### Work request
Pull every line with the word "wrist" out of the entries below.

Images with pose keypoints:
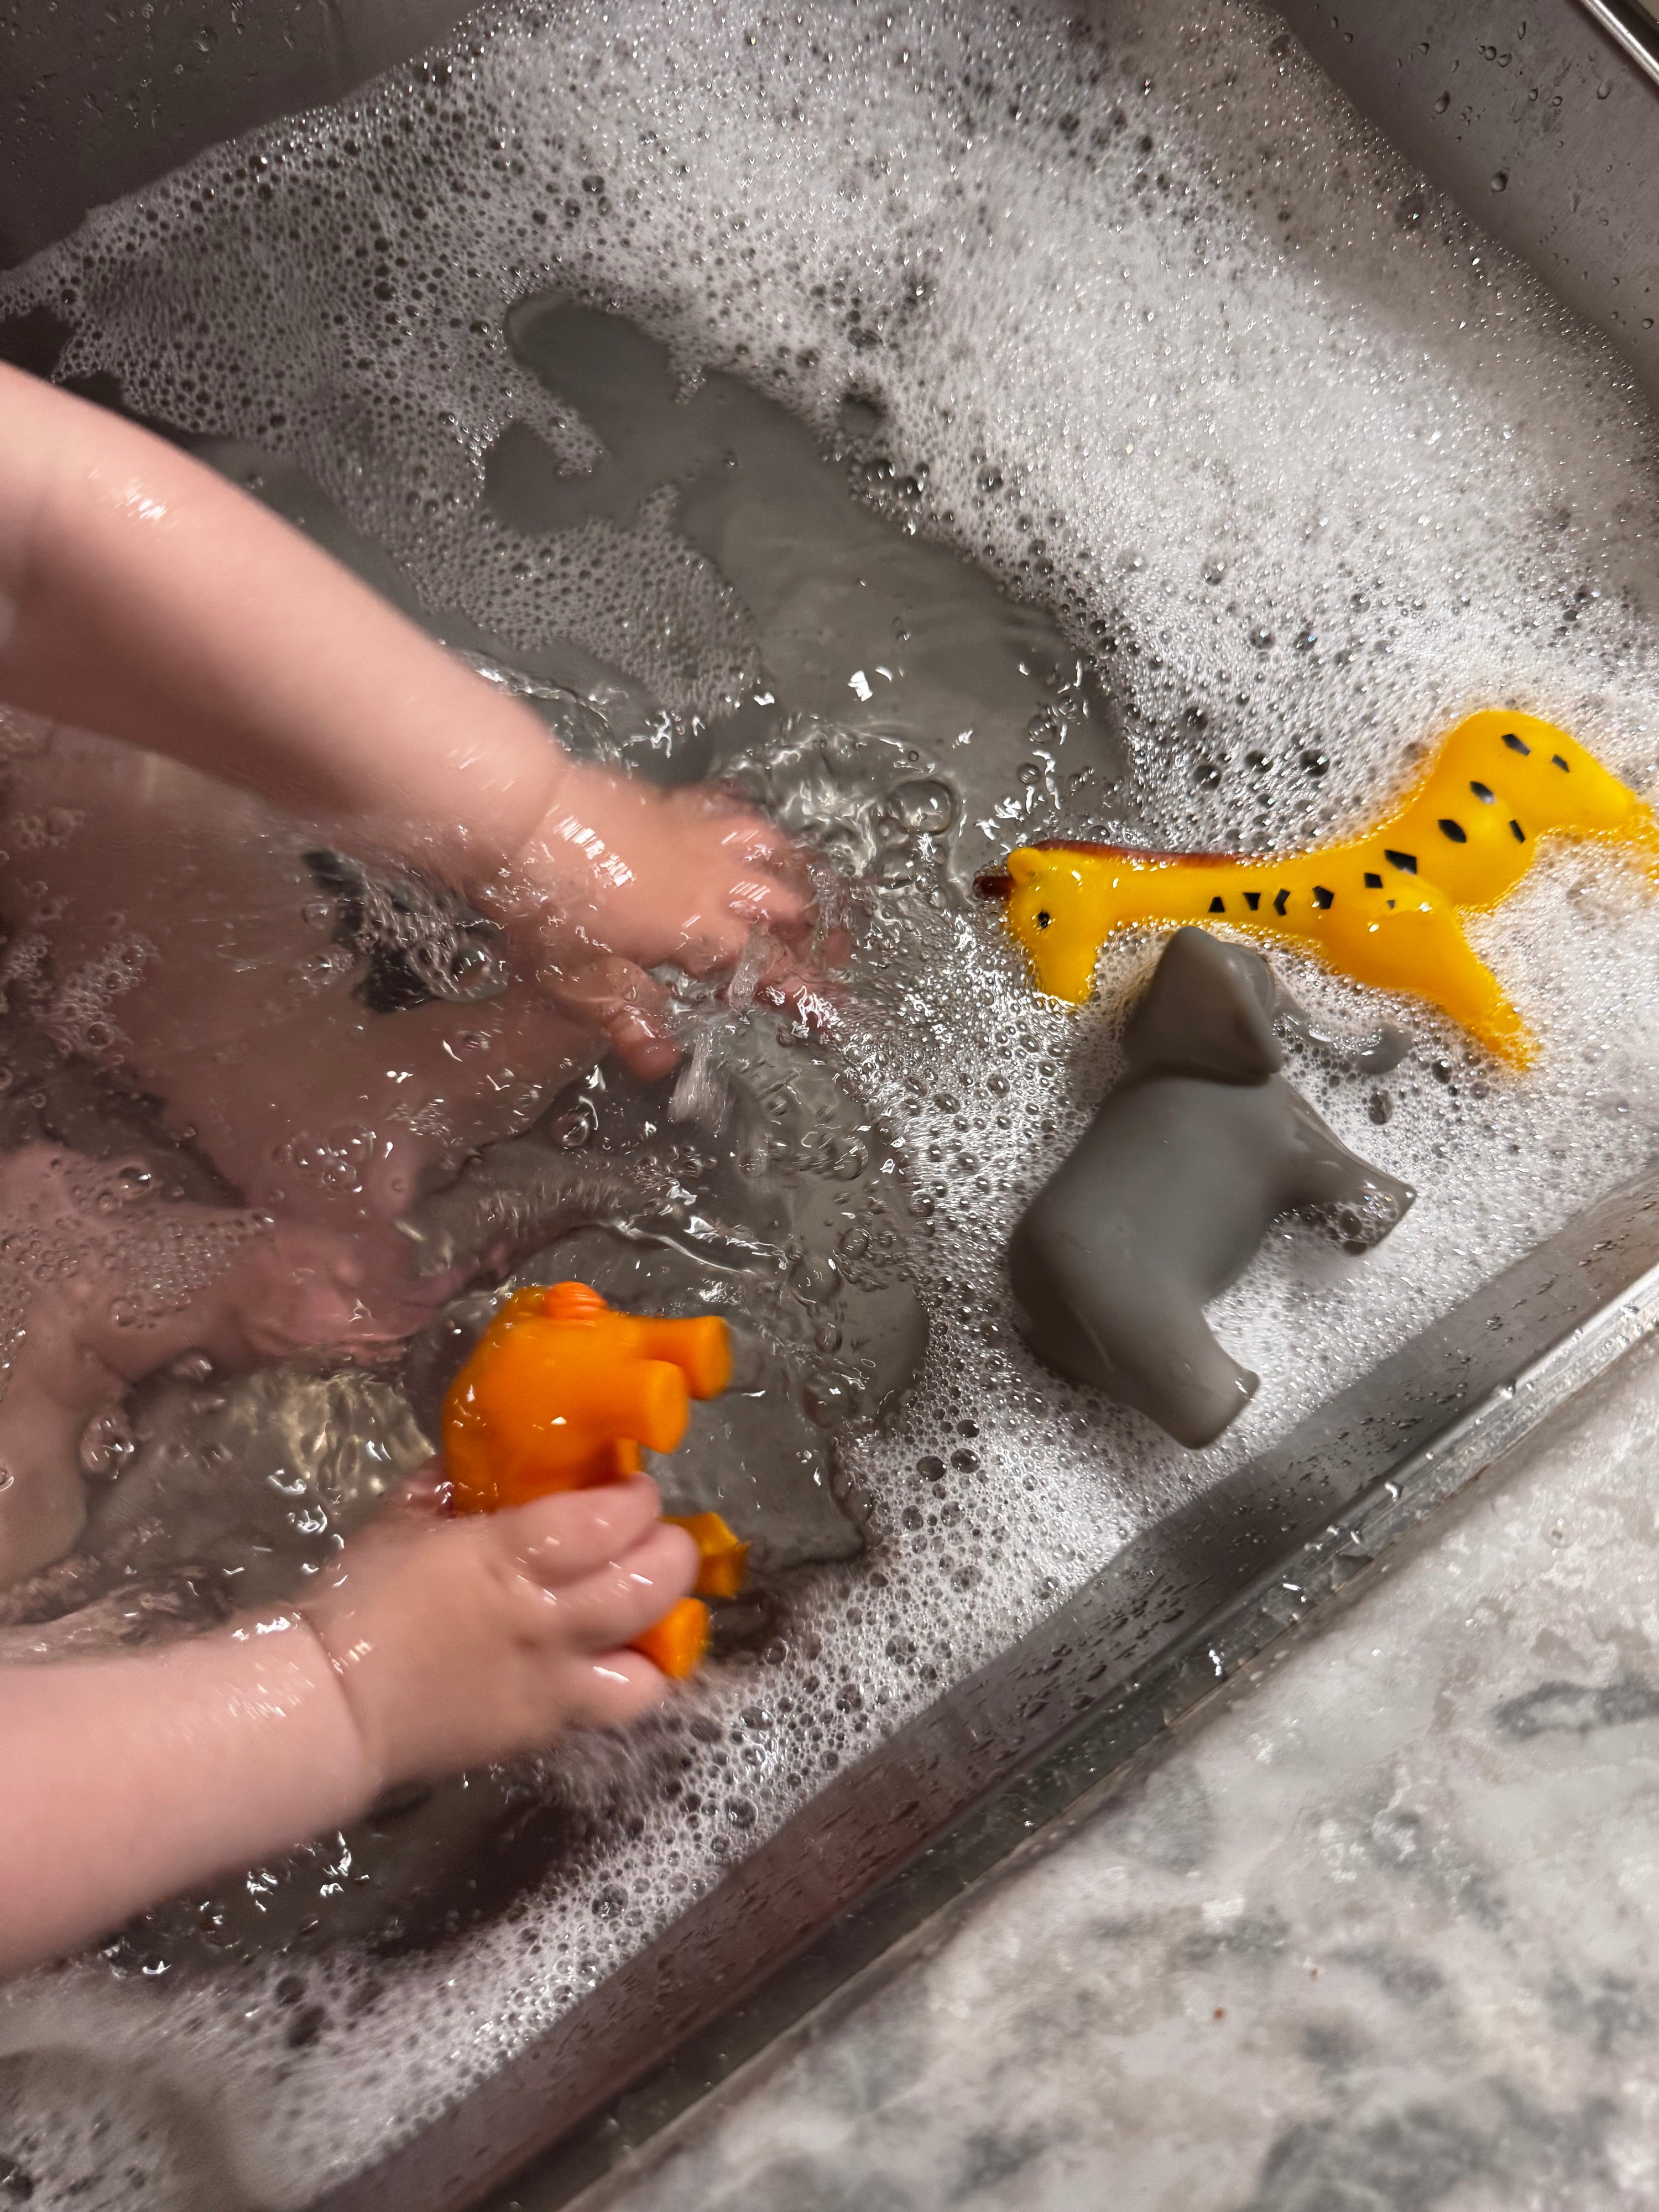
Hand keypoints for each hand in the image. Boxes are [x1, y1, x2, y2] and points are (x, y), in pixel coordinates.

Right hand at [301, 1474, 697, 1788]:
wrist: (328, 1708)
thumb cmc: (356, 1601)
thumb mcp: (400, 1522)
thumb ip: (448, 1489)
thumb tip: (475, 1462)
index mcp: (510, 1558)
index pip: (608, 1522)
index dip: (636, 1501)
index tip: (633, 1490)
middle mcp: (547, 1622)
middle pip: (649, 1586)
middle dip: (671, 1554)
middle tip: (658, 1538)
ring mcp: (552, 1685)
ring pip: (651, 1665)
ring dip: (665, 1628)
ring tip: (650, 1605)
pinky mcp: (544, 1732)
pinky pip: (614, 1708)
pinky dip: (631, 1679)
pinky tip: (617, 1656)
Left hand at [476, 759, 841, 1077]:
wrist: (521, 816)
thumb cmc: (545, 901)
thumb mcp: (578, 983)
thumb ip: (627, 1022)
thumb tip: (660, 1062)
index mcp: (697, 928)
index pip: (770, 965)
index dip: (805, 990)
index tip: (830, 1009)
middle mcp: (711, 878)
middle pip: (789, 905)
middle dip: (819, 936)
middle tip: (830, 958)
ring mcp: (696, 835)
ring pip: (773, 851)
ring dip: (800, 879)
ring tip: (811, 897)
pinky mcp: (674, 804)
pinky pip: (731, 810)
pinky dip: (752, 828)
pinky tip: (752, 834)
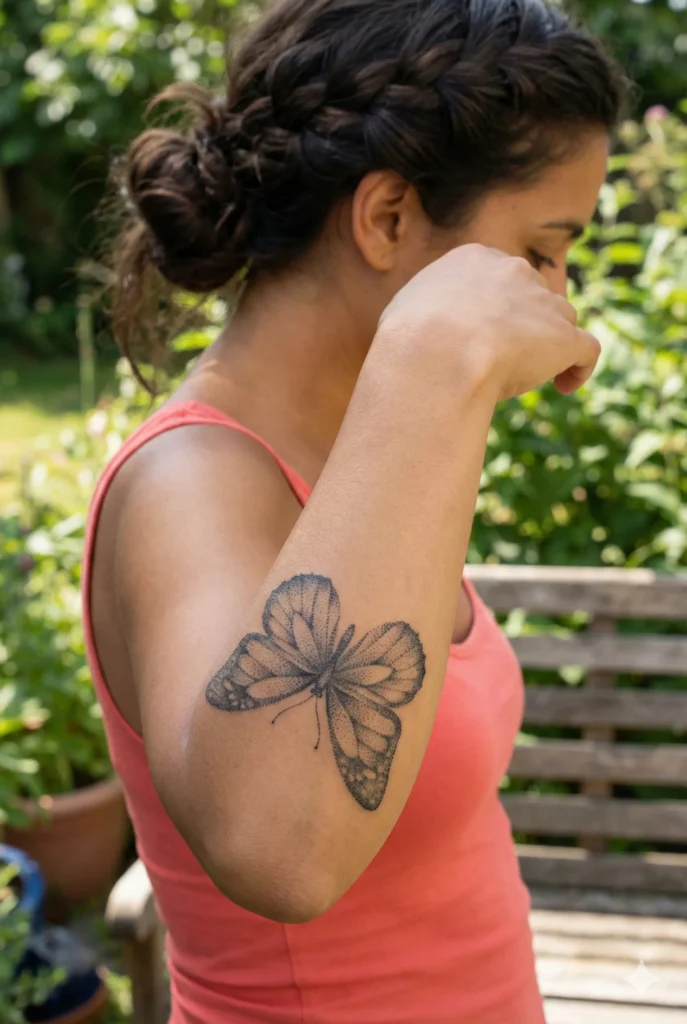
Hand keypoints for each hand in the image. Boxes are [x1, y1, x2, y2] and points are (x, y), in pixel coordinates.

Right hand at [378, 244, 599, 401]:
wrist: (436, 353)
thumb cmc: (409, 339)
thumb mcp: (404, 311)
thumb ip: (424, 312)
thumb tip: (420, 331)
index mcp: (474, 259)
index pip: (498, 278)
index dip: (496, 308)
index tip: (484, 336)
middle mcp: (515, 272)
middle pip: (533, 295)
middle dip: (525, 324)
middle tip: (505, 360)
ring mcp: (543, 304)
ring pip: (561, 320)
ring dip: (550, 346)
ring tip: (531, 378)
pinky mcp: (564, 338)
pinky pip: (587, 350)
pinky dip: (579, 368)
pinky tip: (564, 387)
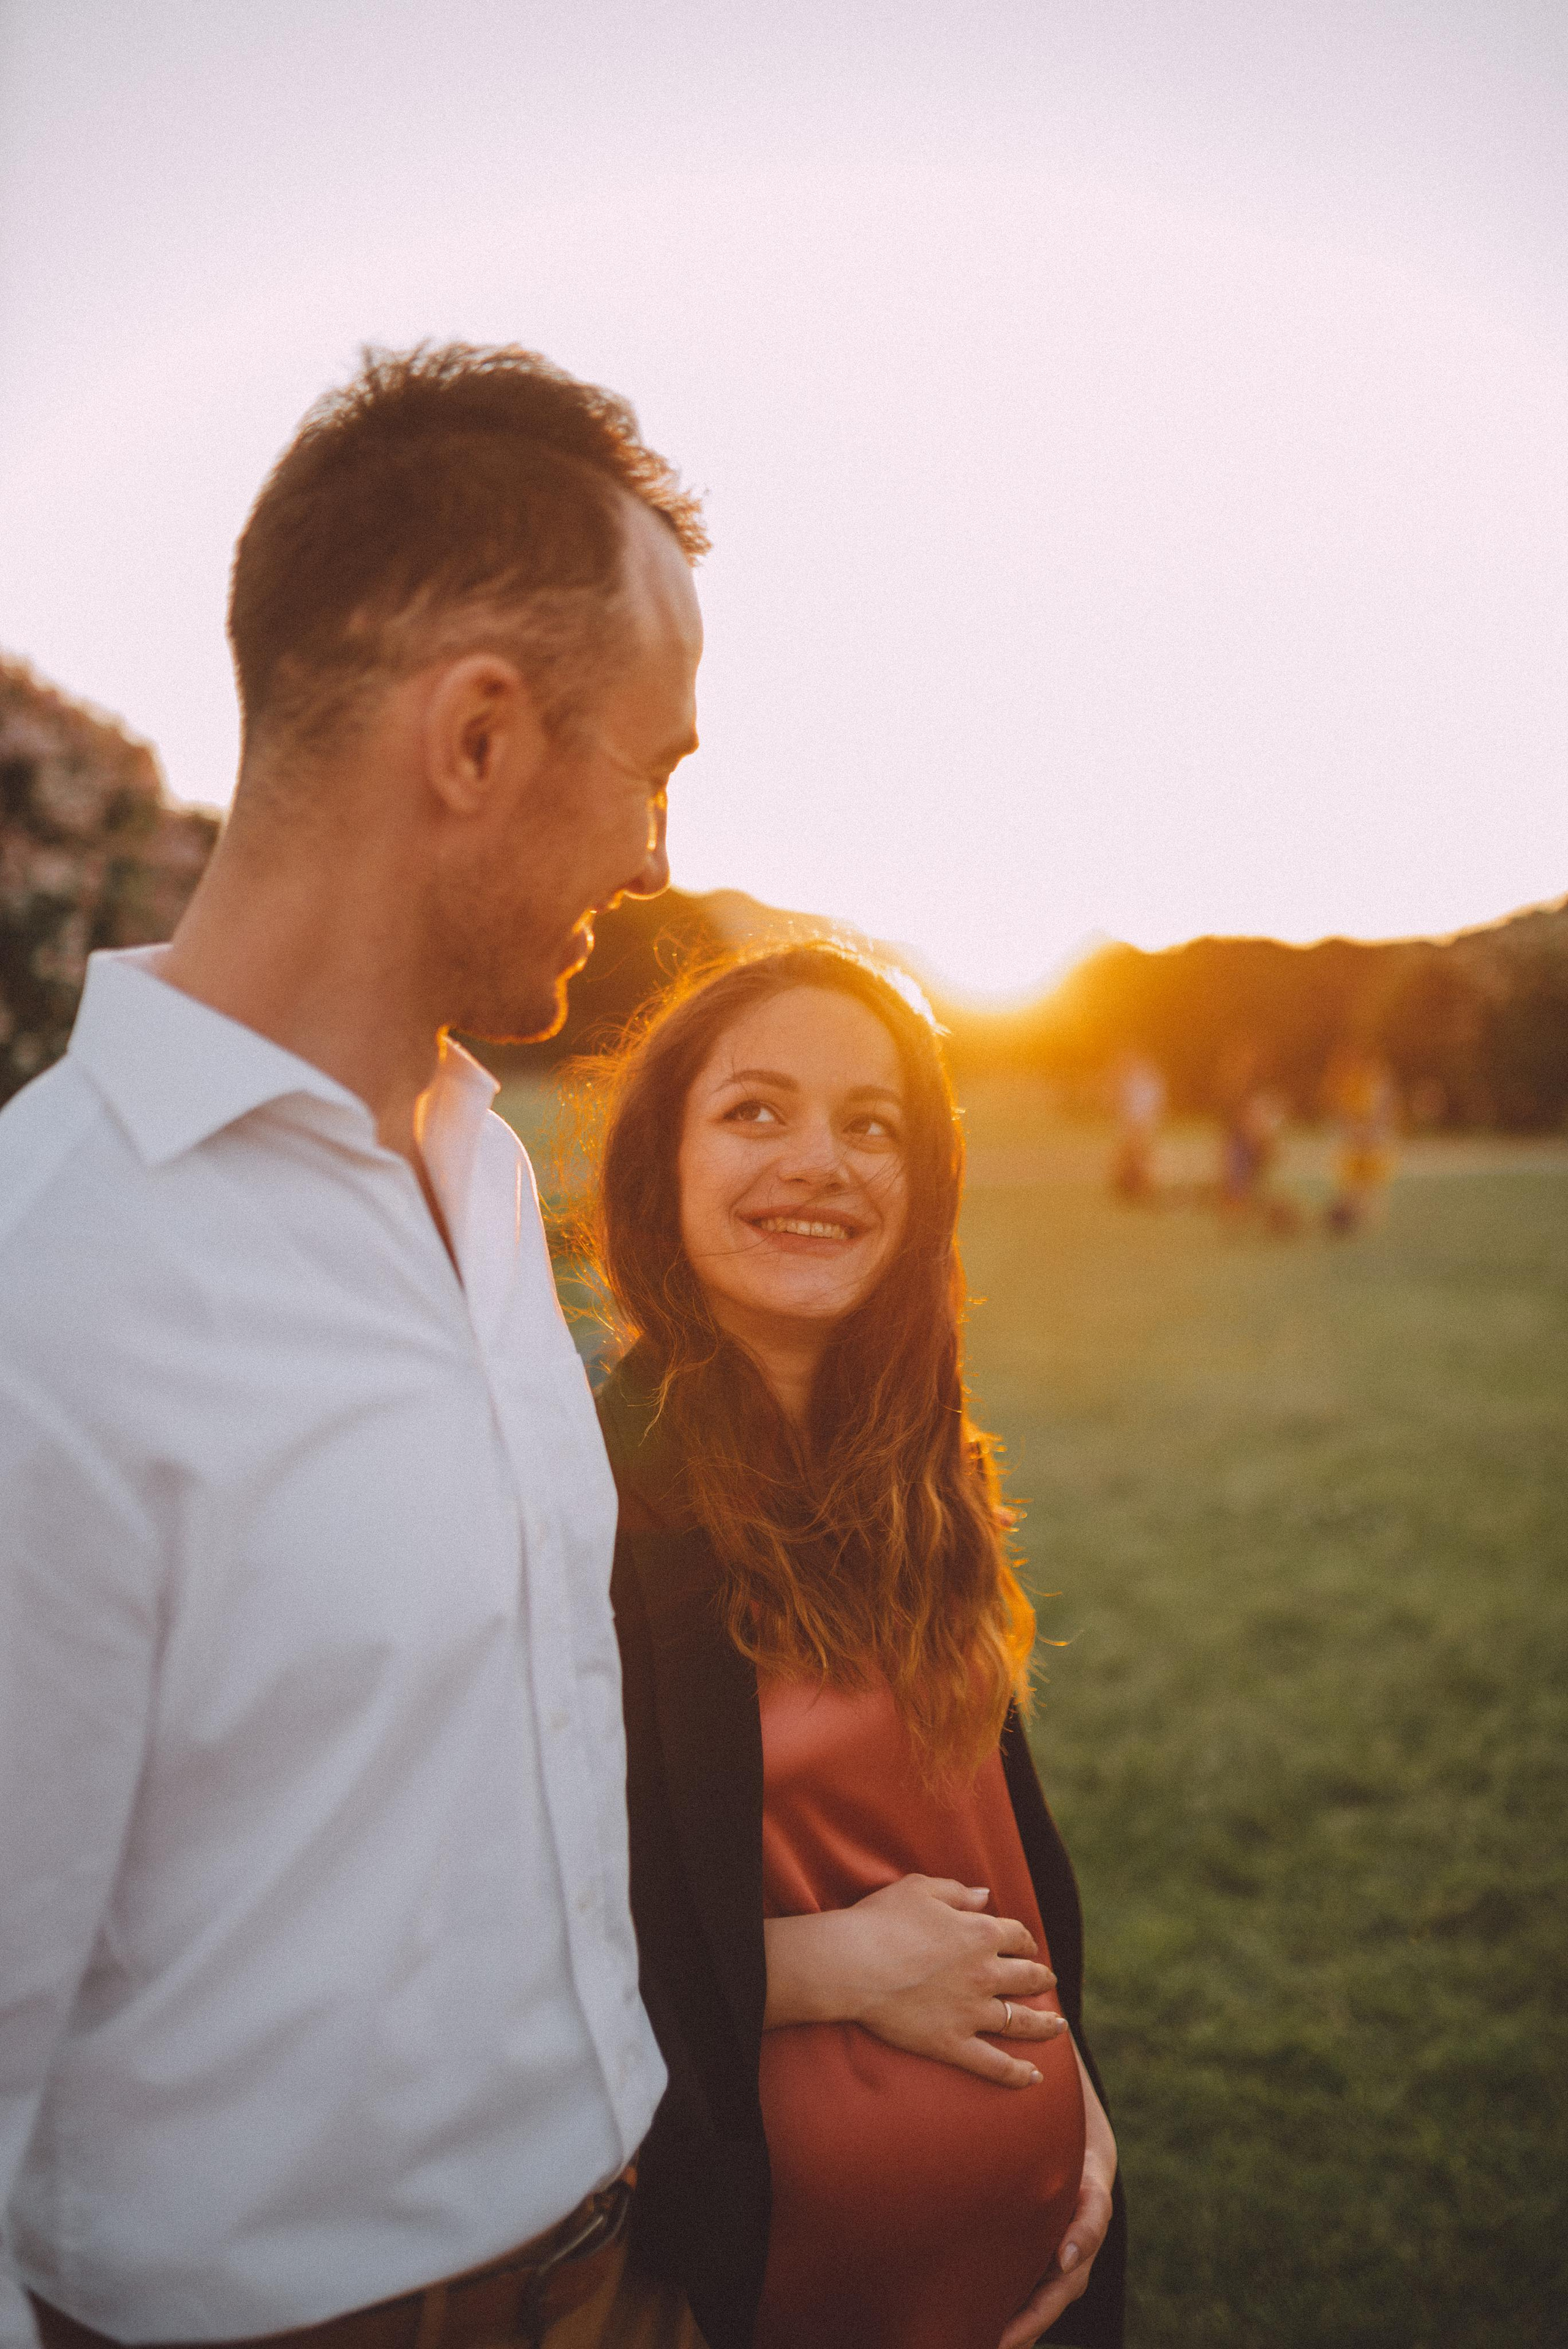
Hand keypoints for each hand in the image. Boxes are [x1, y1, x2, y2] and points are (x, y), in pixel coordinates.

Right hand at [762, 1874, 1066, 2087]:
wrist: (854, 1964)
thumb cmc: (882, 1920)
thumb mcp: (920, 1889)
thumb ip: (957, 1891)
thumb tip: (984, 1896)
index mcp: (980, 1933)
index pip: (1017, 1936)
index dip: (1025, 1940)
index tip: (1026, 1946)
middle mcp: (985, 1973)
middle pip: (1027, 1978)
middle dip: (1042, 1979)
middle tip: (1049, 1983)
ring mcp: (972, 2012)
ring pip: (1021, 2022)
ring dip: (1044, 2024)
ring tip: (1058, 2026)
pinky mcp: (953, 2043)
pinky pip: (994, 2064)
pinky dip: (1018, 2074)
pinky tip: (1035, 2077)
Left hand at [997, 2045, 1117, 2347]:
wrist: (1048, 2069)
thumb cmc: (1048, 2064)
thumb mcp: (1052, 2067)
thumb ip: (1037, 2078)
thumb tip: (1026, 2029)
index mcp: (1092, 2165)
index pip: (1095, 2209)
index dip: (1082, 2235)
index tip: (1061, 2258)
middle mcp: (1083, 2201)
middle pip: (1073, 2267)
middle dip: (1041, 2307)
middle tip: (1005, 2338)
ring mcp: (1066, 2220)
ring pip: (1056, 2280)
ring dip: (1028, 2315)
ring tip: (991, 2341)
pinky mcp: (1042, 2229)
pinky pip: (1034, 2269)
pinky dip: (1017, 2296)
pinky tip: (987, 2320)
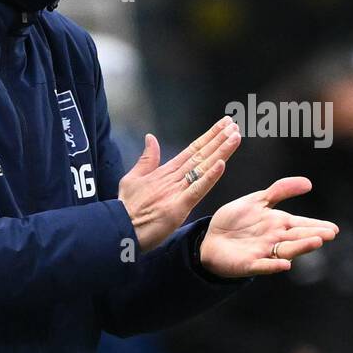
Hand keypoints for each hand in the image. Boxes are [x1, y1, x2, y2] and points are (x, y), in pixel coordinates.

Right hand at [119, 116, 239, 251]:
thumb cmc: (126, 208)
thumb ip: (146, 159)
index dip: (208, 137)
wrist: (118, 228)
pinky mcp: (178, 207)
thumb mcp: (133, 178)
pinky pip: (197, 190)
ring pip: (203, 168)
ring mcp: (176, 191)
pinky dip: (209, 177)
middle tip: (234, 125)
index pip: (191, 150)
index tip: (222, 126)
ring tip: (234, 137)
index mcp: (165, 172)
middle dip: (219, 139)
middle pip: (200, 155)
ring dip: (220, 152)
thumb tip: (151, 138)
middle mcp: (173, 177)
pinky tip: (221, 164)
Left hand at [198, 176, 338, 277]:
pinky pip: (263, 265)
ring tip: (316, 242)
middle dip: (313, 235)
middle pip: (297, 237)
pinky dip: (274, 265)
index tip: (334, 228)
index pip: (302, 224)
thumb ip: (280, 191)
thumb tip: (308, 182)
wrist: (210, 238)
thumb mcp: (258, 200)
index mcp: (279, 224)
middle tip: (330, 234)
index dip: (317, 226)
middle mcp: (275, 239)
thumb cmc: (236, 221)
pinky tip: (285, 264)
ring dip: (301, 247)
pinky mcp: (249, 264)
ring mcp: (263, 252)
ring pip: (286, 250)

### Answer space
wrist: (328, 1708)
wrist: (521, 816)
wrist: (436, 353)
wrist: (854, 1964)
wrist: (1048, 2069)
wrist: (118, 228)
wrist: (210, 238)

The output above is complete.